ENTRIES SUPPLIED: Begin

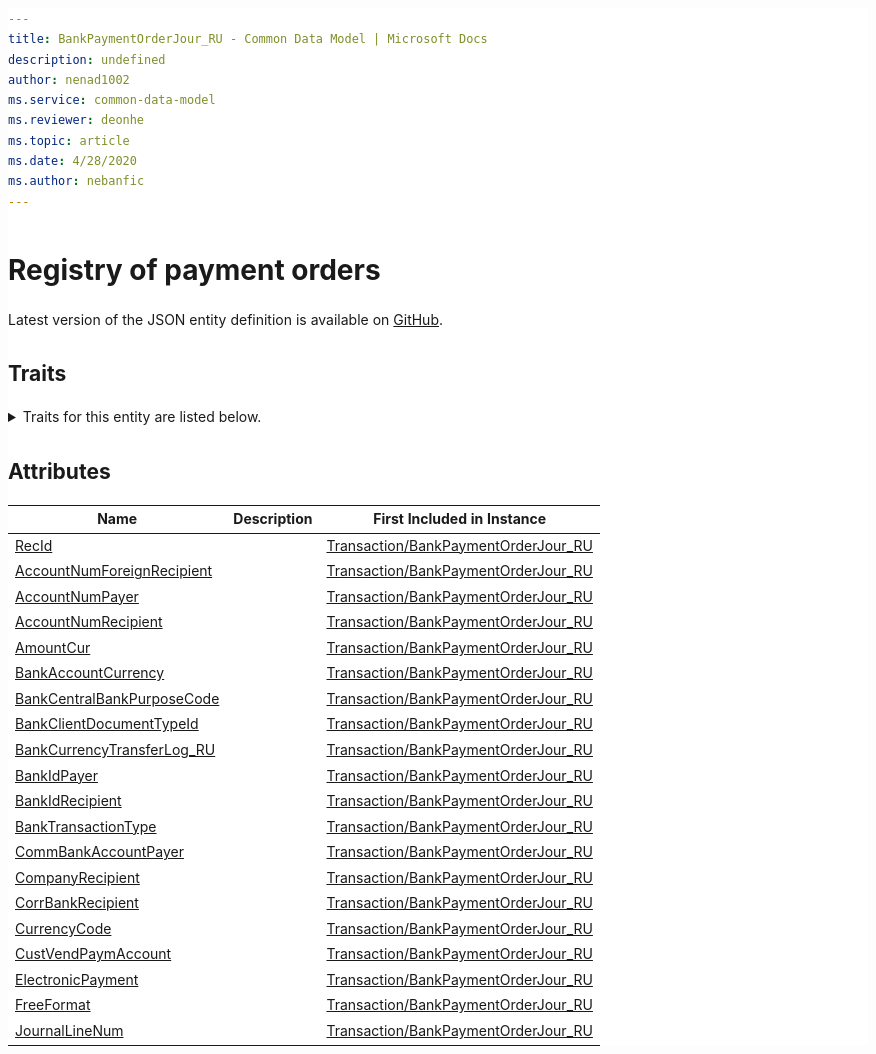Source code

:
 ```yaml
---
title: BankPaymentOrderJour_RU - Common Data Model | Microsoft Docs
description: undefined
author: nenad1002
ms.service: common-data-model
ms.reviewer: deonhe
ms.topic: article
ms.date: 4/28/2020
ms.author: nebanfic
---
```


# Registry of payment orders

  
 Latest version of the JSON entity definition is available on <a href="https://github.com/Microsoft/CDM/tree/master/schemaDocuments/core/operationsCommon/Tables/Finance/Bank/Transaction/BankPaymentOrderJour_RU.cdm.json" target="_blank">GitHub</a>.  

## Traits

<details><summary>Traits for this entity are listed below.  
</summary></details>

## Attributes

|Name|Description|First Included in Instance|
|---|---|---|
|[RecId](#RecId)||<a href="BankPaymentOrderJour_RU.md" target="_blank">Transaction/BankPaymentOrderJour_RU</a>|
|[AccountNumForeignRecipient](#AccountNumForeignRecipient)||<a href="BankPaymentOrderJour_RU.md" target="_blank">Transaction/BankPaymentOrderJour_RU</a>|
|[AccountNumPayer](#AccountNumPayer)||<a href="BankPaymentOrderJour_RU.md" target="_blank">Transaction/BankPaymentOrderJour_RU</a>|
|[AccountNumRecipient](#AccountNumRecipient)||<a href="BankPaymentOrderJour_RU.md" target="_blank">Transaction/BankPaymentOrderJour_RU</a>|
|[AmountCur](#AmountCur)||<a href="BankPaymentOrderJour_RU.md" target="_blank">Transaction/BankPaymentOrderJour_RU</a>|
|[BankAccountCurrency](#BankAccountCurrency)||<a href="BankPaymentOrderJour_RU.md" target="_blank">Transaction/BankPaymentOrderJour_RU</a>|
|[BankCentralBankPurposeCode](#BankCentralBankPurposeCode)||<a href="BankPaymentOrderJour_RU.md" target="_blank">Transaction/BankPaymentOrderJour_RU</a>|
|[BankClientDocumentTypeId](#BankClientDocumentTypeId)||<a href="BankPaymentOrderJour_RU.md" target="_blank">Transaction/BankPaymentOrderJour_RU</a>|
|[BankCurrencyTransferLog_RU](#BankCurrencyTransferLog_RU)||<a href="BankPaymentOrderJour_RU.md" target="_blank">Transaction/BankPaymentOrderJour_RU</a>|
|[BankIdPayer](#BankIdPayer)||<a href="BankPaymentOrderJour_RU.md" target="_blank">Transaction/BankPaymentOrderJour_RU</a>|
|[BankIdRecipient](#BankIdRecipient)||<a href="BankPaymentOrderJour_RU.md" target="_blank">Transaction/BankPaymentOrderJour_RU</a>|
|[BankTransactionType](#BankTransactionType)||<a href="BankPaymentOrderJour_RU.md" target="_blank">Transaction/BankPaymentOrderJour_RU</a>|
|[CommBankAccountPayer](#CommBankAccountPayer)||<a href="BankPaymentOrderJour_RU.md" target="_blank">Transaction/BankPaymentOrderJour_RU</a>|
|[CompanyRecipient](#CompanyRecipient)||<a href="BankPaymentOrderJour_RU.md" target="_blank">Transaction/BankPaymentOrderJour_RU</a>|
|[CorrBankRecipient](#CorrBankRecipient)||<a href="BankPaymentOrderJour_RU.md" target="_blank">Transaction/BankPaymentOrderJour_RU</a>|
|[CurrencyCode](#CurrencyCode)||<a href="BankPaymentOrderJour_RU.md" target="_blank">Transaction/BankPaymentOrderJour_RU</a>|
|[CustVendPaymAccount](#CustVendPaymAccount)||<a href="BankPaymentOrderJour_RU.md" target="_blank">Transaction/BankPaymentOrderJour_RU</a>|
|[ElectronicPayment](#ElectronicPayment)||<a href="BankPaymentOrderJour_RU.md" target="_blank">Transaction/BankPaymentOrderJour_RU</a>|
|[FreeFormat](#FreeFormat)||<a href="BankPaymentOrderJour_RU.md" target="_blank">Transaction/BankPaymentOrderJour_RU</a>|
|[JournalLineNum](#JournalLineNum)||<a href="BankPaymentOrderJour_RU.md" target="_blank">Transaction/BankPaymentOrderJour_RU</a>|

ENTRIES SUPPLIED: End

=== ASSIGNMENT ===
If a line in the entries includes the word "Traits", copy that line out.

=== OUTPUT OF THE EXERCISE ===
## Traits
<details><summary>Traits for this entity are listed below.  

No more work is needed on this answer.